## Brief
Quote the full listing word for word.

## Collected data
────────────────────

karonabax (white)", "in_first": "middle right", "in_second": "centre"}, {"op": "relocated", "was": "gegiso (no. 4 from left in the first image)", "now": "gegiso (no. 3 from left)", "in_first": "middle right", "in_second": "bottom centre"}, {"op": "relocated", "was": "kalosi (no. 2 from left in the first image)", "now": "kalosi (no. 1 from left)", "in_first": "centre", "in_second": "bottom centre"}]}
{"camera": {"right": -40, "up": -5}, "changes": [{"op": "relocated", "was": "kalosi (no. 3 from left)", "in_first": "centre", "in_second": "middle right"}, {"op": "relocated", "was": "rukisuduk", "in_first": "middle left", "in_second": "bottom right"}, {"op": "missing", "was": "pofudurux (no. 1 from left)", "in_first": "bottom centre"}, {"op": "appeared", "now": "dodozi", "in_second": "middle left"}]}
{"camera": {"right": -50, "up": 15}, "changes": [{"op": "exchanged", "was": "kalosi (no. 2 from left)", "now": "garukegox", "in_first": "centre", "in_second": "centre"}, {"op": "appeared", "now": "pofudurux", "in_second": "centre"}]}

────────────────────

## Response to this exercise
karonabax (white)", "in_first": "middle right", "in_second": "centre"}, {"op": "relocated", "was": "gegiso (no. 4 from left in the first image)", "now": "gegiso (no. 3 from left)", "in_first": "middle right", "in_second": "bottom centre"}, {"op": "relocated", "was": "kalosi (no. 2 from left in the first image)", "now": "kalosi (no. 1 from left)", "in_first": "centre", "in_second": "bottom centre"}]}
{"camera": {"right": -40, "up": -5}, "changes": [{"op": "relocated", "was": "kalosi (no. 3 from left)", "in_first": "centre", "in_second": "middle right"}, {"op": "relocated", "was": "rukisuduk", "in_first": "middle left", "in_second": "bottom right"}, {"op": "missing", "was": "pofudurux (no. 1 from left)", "in_first": "bottom centre"}, {"op": "appeared", "now": "dodozi", "in_second": "middle left"}]}
{"camera": {"right": -50, "up": 15}, "changes": [{"op": "exchanged", "was": "kalosi (no. 2 from left)", "now": "garukegox", "in_first": "centre", "in_second": "centre"}, {"op": "appeared", "now": "pofudurux", "in_second": "centre"}]}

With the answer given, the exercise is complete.